信じられないことが、目の前で起きていた。
クータルが紋様を描き終えた、その場所から。
ふわり。
まるで、土が大きく息を吸い込んだかのように、柔らかく盛り上がったのだ。
俺が必死に耕した土が、みるみるうちに、水分と栄養をたっぷりと含んだ、生命力溢れる深い黒色へと変わっていく。
「……おいおい、マジかよ」
俺は呆然と呟き、恐る恐る、その黒土に手を触れてみた。
ふかふかだ。
さっきまでツルハシを跳ね返していた硬さが嘘のように、驚くほど柔らかく、そして、温かい。
俺は、腹の底から笑いがこみ上げてきた。
「は、はは……はははは! すげえな、お前! よし、クータル! 今から、パパと一緒に、この荒れ地を世界一の畑に変えるぞ! 二人で力を合わせるんだ!」
「うん! わかった!」
俺が汗だくで岩をどかし、根を断ち切り、硬い土を耕す。
その後を、クータルがきゃっきゃと笑いながら追いかけてきて、魔法の紋様で、その土地を瞬く間に開墾していく。
地道で過酷なはずの開拓作業が、こんなにも楽しいなんて、知らなかった。
ピヒラとミーシャも、いつの間にか家から出てきて、俺たちの作業を応援してくれている。
「がんばって、パパ! クータルも!」
「ファイトだにゃー!」
その声援が、俺の疲れた体に、不思議な力を与えてくれる。
そして、太陽が西の空に傾き始める頃。
俺たちの目の前には、信じられない光景が広がっていた。
あれほど荒れ果てていた土地が、見渡す限りの、広大で、美しい黒土の畑へと、完全な変貌を遂げていたのだ。
……もしかして、もっと柔らかい土地を買えば、俺はここまで苦労しなくても良かったのでは?

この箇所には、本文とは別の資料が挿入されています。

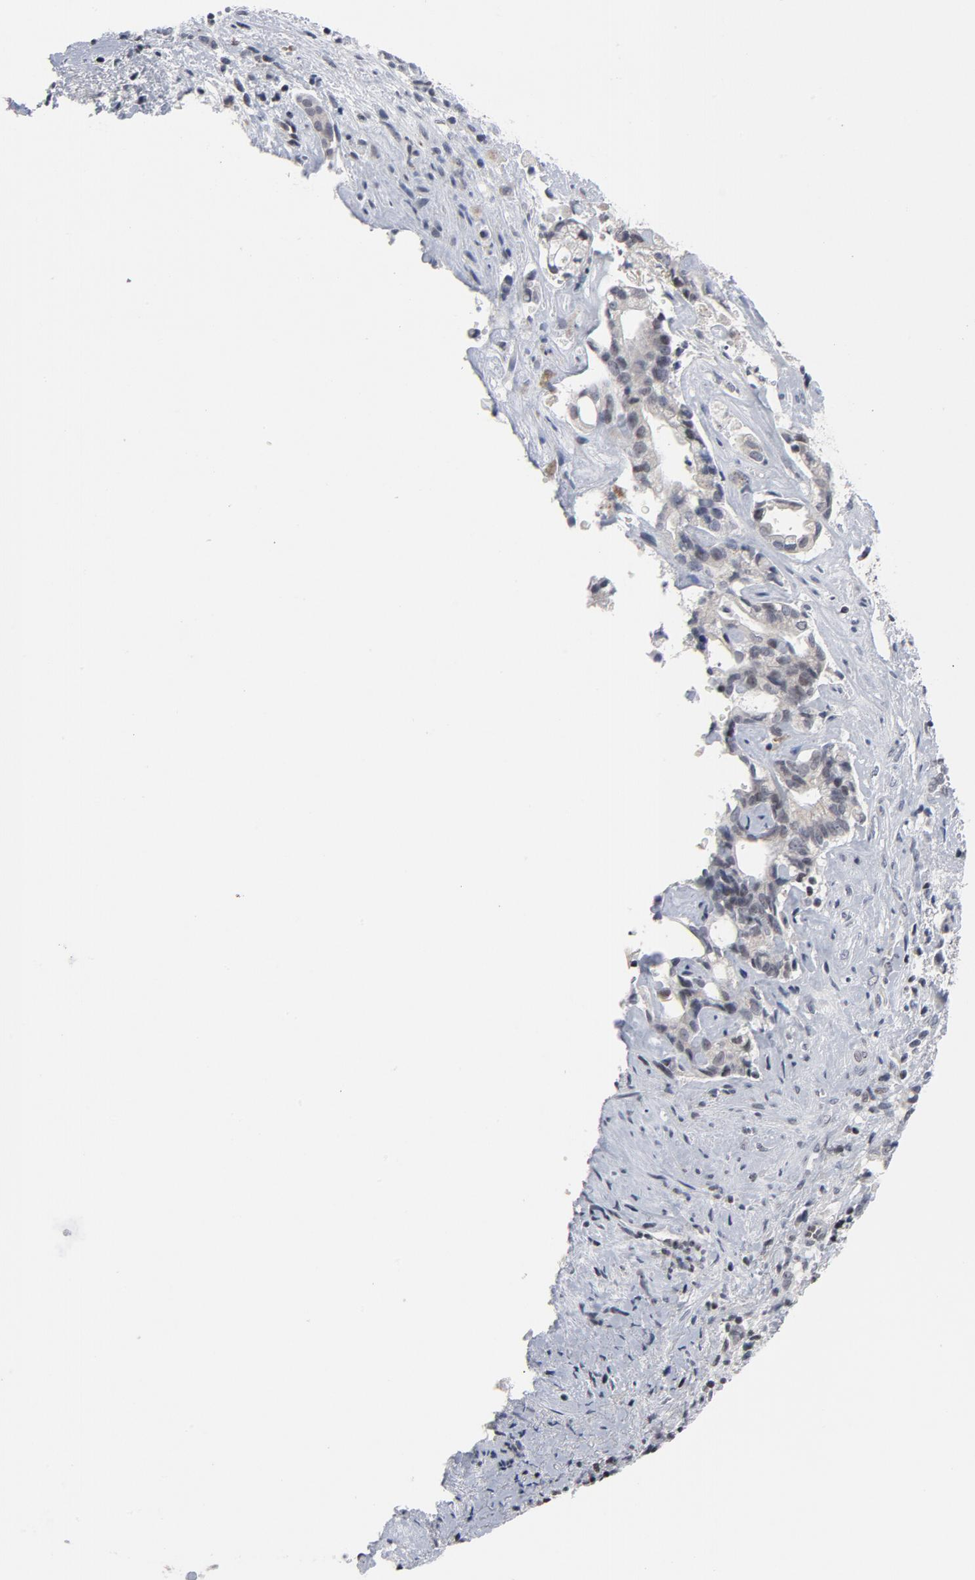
{"staining": {"intensity": "weak", "quantity": "25%-75%", "location": "cytoplasmic/membranous"}, "tissue": "liver cancer", "cell_type": "Tumor cells", "image_type": "cancer", "snomed": [{"axis": "morphology", "description": "Cholangiocarcinoma"}, {"axis": "topography", "description": "Liver"}], "caption": "A brown stain labels weak cytoplasmic/membranous positivity of a protein in liver cancer (cholangiocarcinoma) tumor cells. (Stains: DAB (3,3'-diaminobenzidine) in brown, nuclei in blue, Microscopy: brightfield microscopy at high magnification).", "gene": "GABPA", "patient": {"sex": "male", "age": 57}}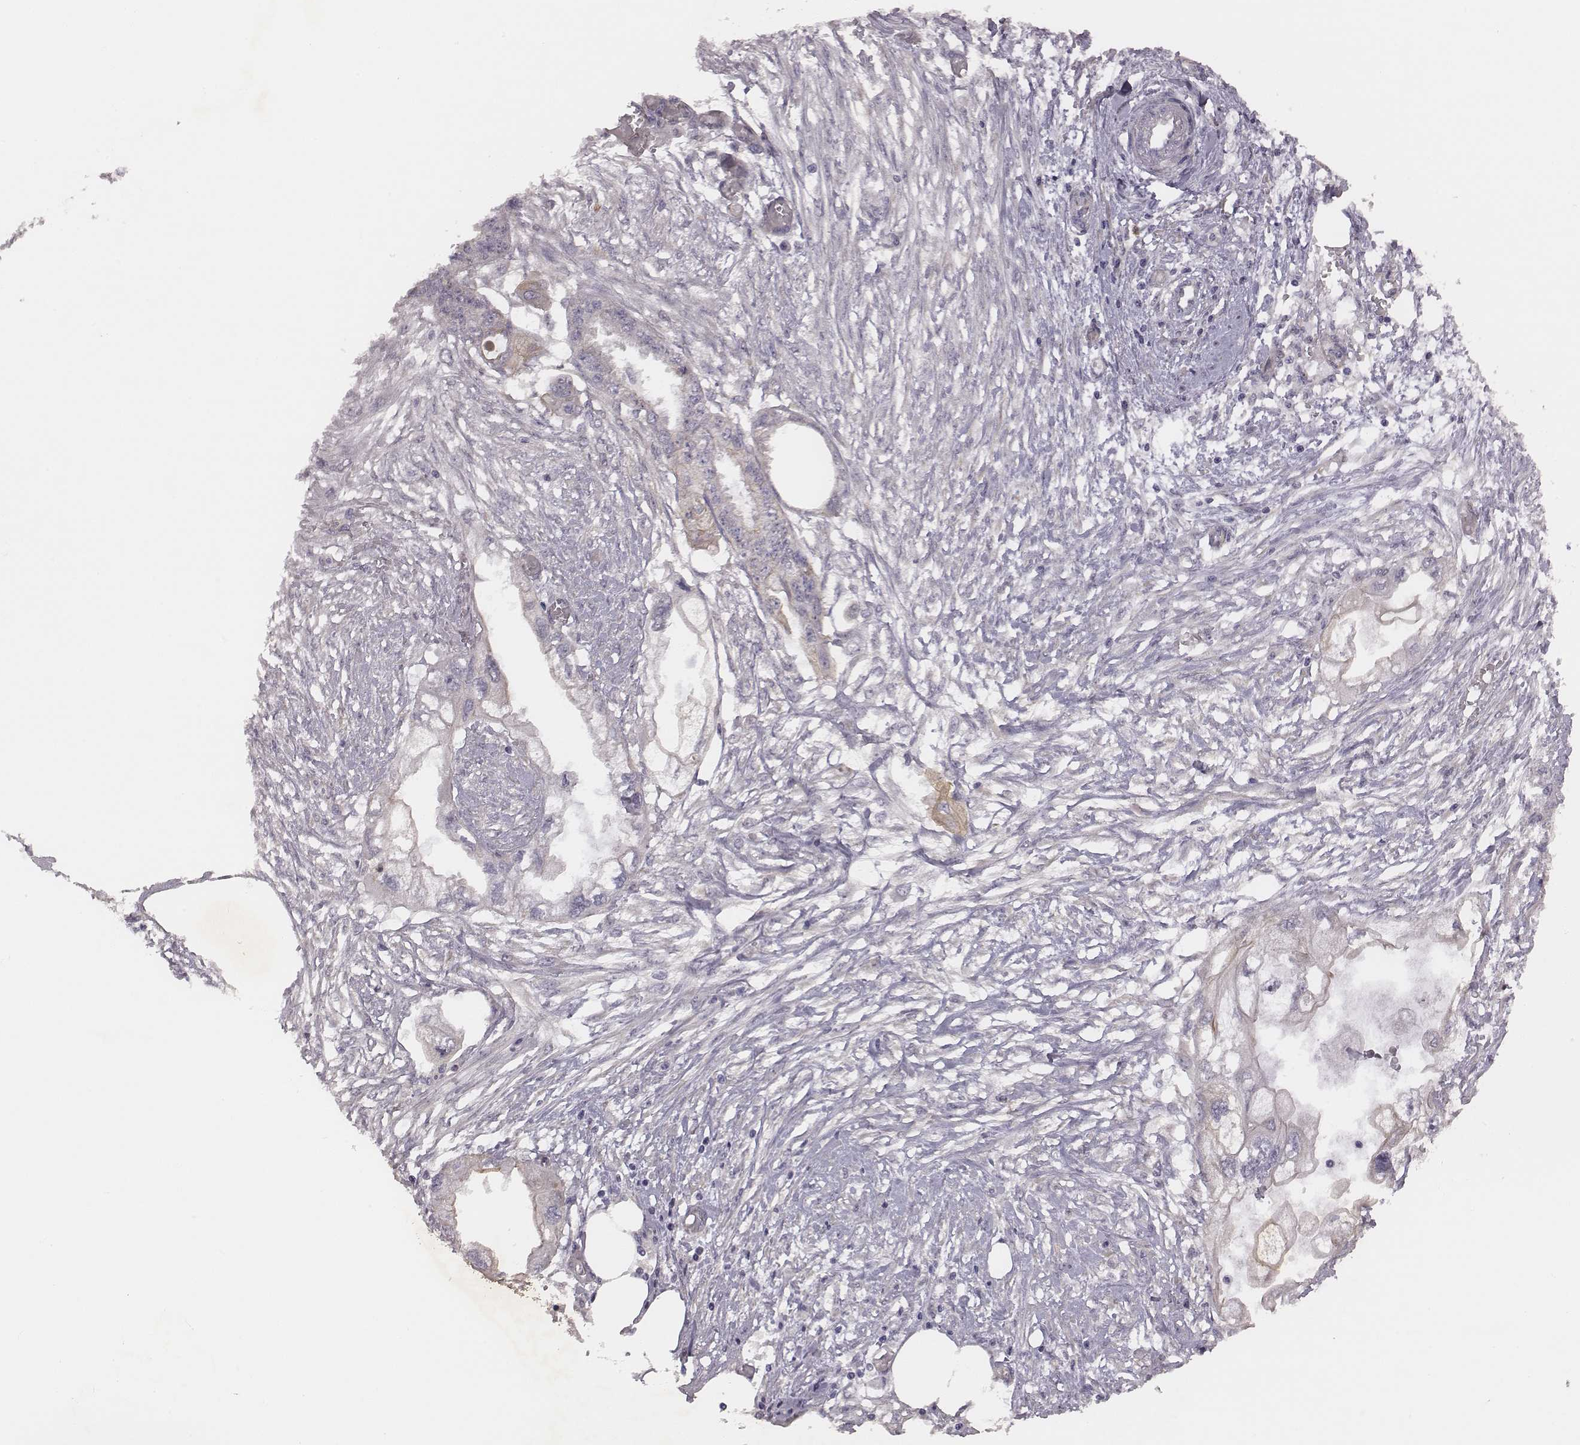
{"staining": {"intensity": "weak", "quantity": "<25%", "location": "cytoplasmic/membranous"}, "tissue": "endometrial cancer", "cell_type": "Tumor cells", "image_type": "cancer", "snomed": [{"axis": "morphology", "description": "Adenocarcinoma, NOS"}, {"axis": "morphology", "description": "Adenocarcinoma, metastatic, NOS"}, {"axis": "topography", "description": "Adipose tissue"}, {"axis": "topography", "description": "Endometrium"}], "caption": "Tumor cells are negative for protein expression in human endometrial cancer. (DAB (3,3'-diaminobenzidine) immunohistochemistry, high magnification).", "gene": "SCARF1", "patient": {"sex": "female", "age": 67}}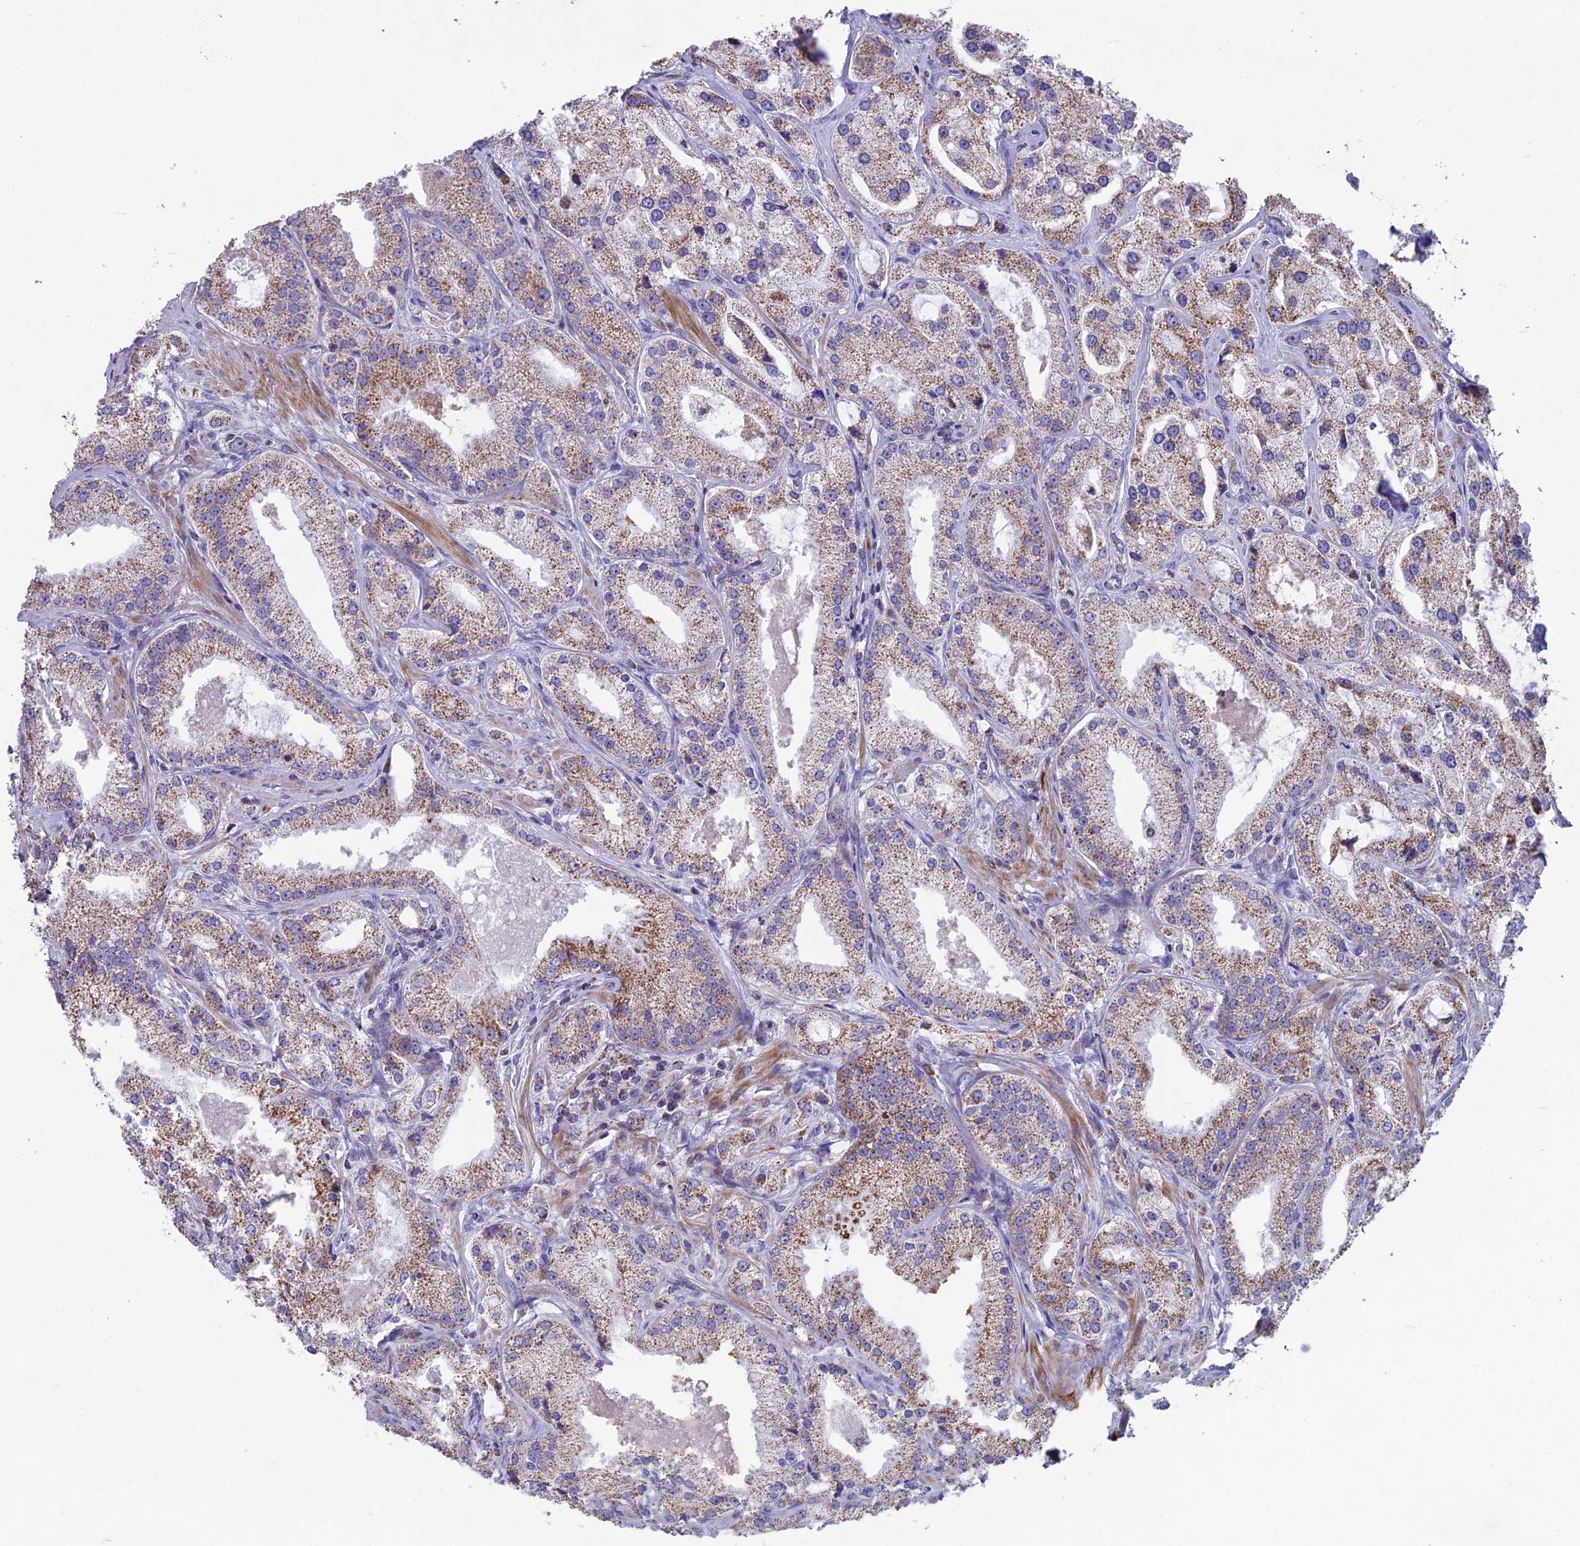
{"staining": {"intensity": "moderate", "quantity": ">75%", "location": "cytoplasmic/membranous"}, "tissue": "prostate cancer", "cell_type": "Tumor cells", "image_type": "cancer", "snomed": [{"axis": "morphology", "description": "Adenocarcinoma, Low grade"}, {"axis": "topography", "description": "Prostate"}], "caption": "Immunohistochemical staining of human adenocarcinoma (low-grade) (prostate) exhibits moderate cytoplasmic/membranous protein positivity in approximately >75% of tumor cells.", "gene": "CS", "patient": {"sex": "male", "age": 69}}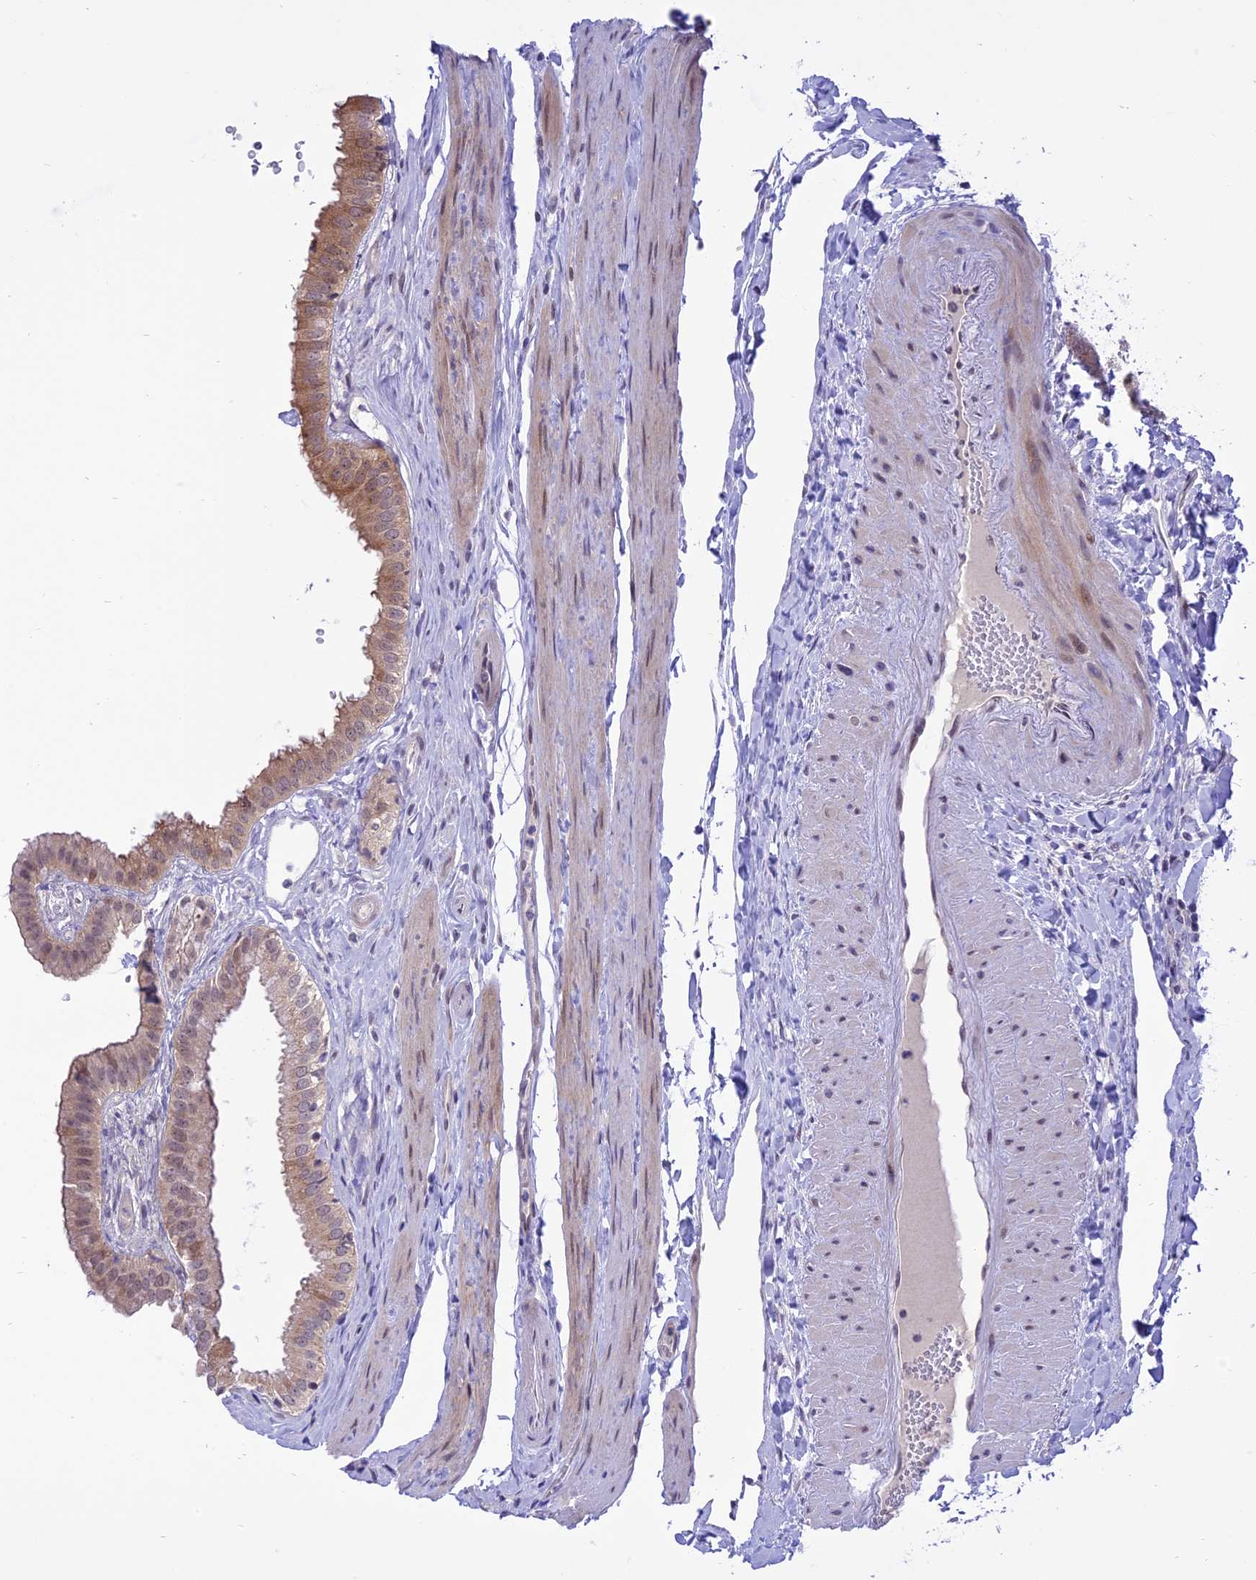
{"staining": {"intensity": "moderate", "quantity": ">75%", "location": "cytoplasmic/membranous,nuclear"}, "tissue": "gallbladder", "cell_type": "Glandular cells", "image_type": "normal", "snomed": [{"axis": "morphology", "description": "Normal tissue, NOS"}, {"axis": "topography", "description": "Gallbladder"}], "caption": "Moderate cytoplasmic/membranous,nuclear protein staining is identified in approximately >75% of glandular cells in gallbladder. Immunohistochemistry (ihc) stains the protein of interest in brown and the nuclei are stained blue.", "gene": "ZNF837", "patient": {"sex": "female", "age": 61}}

まあクータルと一緒に働くのは、楽しかったからいいか。
◇◇◇
俺とクータルは、畑の真ん中に並んでへたり込み、その絶景を眺めていた。
「はぁ……はぁ……やったな、クータル」
「うん!」
クータルは、泥だらけの顔で、これまでで一番誇らしげな、満面の笑みを浮かべている。
「ぱぱ、やったね! すごーい、はたけ!」
そう言うと、彼女は俺の胸に、ぽすん、と飛び込んできた。
俺はその小さな体を、力いっぱい抱きしめ返す。
土の匂いと、汗の匂いと、そして、娘の温かい体温が混じり合う。
俺一人じゃ、この硬い土地を耕せたとしても、ただの痩せた畑のままだった。
クータル一人じゃ、そもそもこの岩だらけの荒れ地はどうにもならなかった。
二人だったから、できたんだ。
クータルの力の、途方もなさに。
俺は改めて、背筋が凍るような戦慄を覚えていた。
テラフォーミング。
土地そのものを、意のままに作り変える力。
だが、同時に。
こうして、荒れ地を豊かな大地に変える。
荒れ地の、飢えた人々を救うことだってできるかもしれない。
破壊の力じゃない。
これは、『祝福』の力なんだ。
俺は、このとんでもない力を正しく導き、この子の笑顔を守り続けることこそが、父親としての自分の役目なのだと思った。